Glasgow University to make slave trade reparations
The University of Glasgow has agreed to pay back £20 million after revelations that it benefited from the slave trade.
The university is believed to be the first institution in the UK to instigate such a “programme of restorative justice”.
The money will be raised and spent over the next 20 years on setting up and running the Glasgow-Caribbean Centre for Development Research. The centre will be managed in partnership with the University of the West Indies. It will be co-located in Glasgow and the Caribbean and will financially support research and raise awareness of the history of slavery and its impact worldwide.
Prof Sir Hilary Beckles, the vice-chancellor of the University of the West Indies, said the university’s decision was a “bold, moral, historic step” in recognising the slavery aspect of its past.
The decision to compensate comes almost a year after a study by the university studied the thousands of donations it received in the 18th and 19th Centuries. It was then discovered that the money had come from people who financially benefitted from slavery. The estimated amount of money received is estimated to value between £16.7m and £198m.
The bosses of Glasgow University bosses said that although it never owned enslaved people or traded in the goods they produced, evidently, they received significant financial support from the system.

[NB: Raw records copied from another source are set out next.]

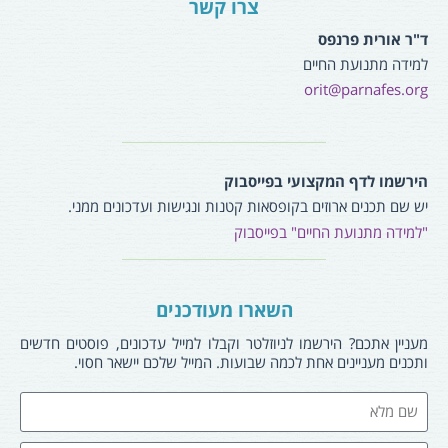
צרו קשר
ד"ר אורית פרנפס
למידה מתנועת החיים
orit@parnafes.org
הירשמו לדף המקצועי בפייסבוק
יש שם תכנים ארוזים בקופסאות קטנות ונגישות ועדכונים ממני.
"למידה מתנועת החיים" בפייסבוק
השארו מעודכנים
מעניין אתכם? הירשמו לניוזלטר וקבלו למייל עדכונים, פוסטים חדשים
ותכנים מעניינים אחת לכמה שבועות. המייל שלכם יישאר חסוי.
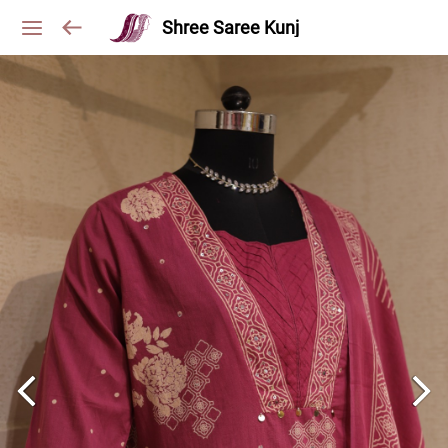
Shree Saree Kunj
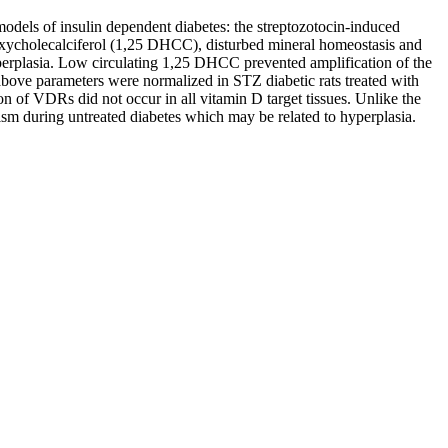
models of insulin dependent diabetes: the streptozotocin-induced
droxycholecalciferol (1,25 DHCC), disturbed mineral homeostasis and
perplasia. Low circulating 1,25 DHCC prevented amplification of the
above parameters were normalized in STZ diabetic rats treated with
n of VDRs did not occur in all vitamin D target tissues. Unlike the
sm during untreated diabetes which may be related to hyperplasia.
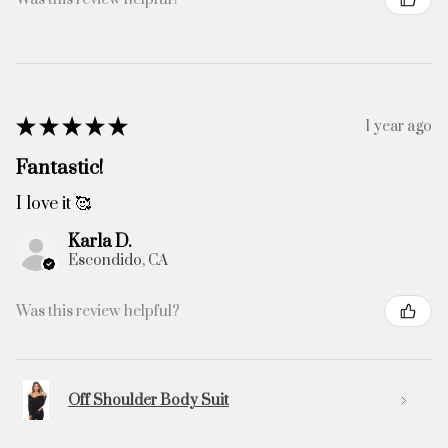
★
★
★
★
★
1 year ago
Fantastic!
I love it 🥰
Karla D.
Escondido, CA
Was this review helpful?
Off Shoulder Body Suit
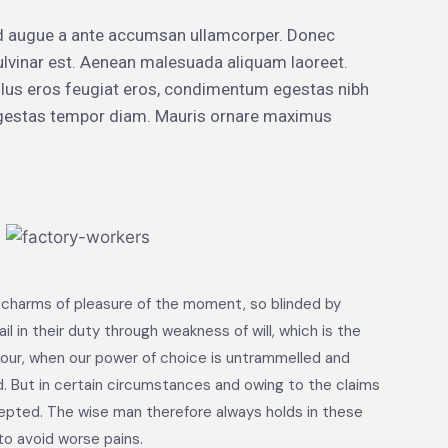
d augue a ante accumsan ullamcorper. Donec
ulvinar est. Aenean malesuada aliquam laoreet.
 tellus eros feugiat eros, condimentum egestas nibh
 egestas tempor diam. Mauris ornare maximus
 charms of pleasure of the moment, so blinded by
 in their duty through weakness of will, which is the
 hour, when our power of choice is untrammelled and
. But in certain circumstances and owing to the claims
cepted. The wise man therefore always holds in these
to avoid worse pains.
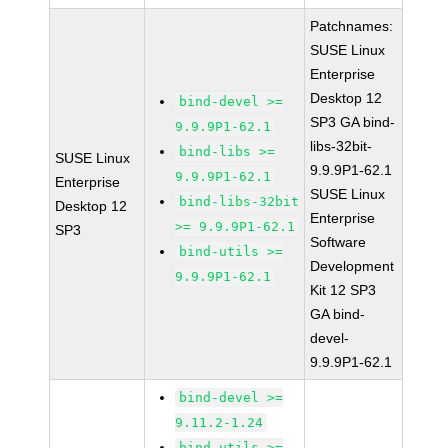
Patchnames:
SUSE Linux
Enterprise
Desktop 12
bind-devel >=
SP3 GA bind-
9.9.9P1-62.1
libs-32bit-
bind-libs >=
SUSE Linux
9.9.9P1-62.1
9.9.9P1-62.1
Enterprise
SUSE Linux
bind-libs-32bit
Desktop 12
Enterprise
>= 9.9.9P1-62.1
SP3
Software
bind-utils >=
Development
9.9.9P1-62.1
Kit 12 SP3
GA bind-
devel-
9.9.9P1-62.1
bind-devel >=
9.11.2-1.24
bind-utils >=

Dr Stephen Mullen, co-author of the report ‘Slavery, Abolition and the University of Glasgow’, said the city of Glasgow in the 18th Century contained major tobacco lords and the sugar aristocracy, many of whom were university alumni. He said the university benefited greatly from gifts and bequests from people associated with slave economies in Jamaica and the Caribbean.
Dr Mullen said the reaction to the report had been positive. He added: “I don’t think I was expecting the global reaction but I knew it was an important, landmark piece of work. Glasgow should own up to its dark secret.”
Since the report into Glasgow’s past, other universities have begun to study whether they benefited from the slave trade. Cambridge University has started its own research and will investigate how it might make similar offers of apology and compensation.
However, the university’s decision to provide reparations has not been welcomed by everyone.
Writer and academic Joanna Williams said: “For me, the number one problem with this is that it suggests people who are alive today bear some historical responsibility for what their ancestors did in the past.
“[These were] truly barbaric and criminal acts, but to suggest that people alive today are responsible for the sins of their ancestors is a step too far. It also suggests that other people who are alive today are victims of what happened to their ancestors. There comes a point we all need to move on from that and say that the past is the past.”